Likely a modern blend of May and -ley, suggesting a springtime meadow feeling.
Mayley is a warmly constructed name that weaves together several beloved naming traditions into a single, sun-drenched sound. Its most immediate ancestor is the Old English and Germanic name Maley or Mailey, but it more convincingly traces its appeal to the intersection of May — itself a name of ancient pedigree derived from Maia, the Roman goddess of spring, growth, and rebirth, mother of Mercury — and the popular -ley suffix that evokes green English fields and meadows (from the Old English leah, meaning "woodland clearing"). The combination produces a name that feels pastoral, bright, and effortlessly feminine.
May has been a beloved given name in the English-speaking world for centuries, borne by queens, poets, and literary figures alike.

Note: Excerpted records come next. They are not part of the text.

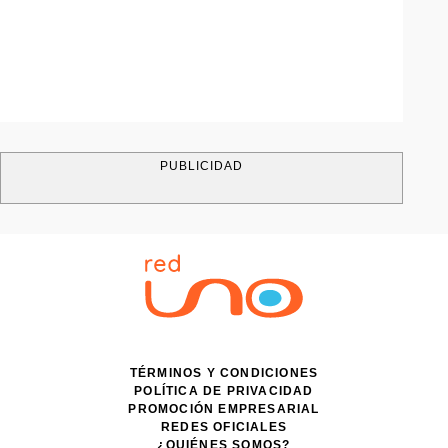
PUBLICIDAD
TÉRMINOS Y CONDICIONES
POLÍTICA DE PRIVACIDAD
PROMOCIÓN EMPRESARIAL
REDES OFICIALES
¿QUIÉNES SOMOS?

May Sarton, the American poet and novelist, gave the name intellectual credibility; May Alcott, sister of Louisa May, embedded it in American literary history. The month of May itself carries cultural weight — maypoles, May Day, the flowering of spring — all of which imbue the name with associations of celebration and natural abundance.
Adding -ley softens and elongates this richness, creating something that feels more expansive and contemporary. In current usage, Mayley belongs to a family of names — Miley, Hailey, Kaylee, Paisley — that share the -ley or -lee ending and project an approachable, musical quality that has resonated strongly with American parents since the early 2000s. Miley Cyrus brought that sound into global cultural consciousness, and Mayley represents a subtler, more nature-inflected variation. It reads as both fresh and familiar, anchored in seasons and soil while feeling entirely at home in the present moment.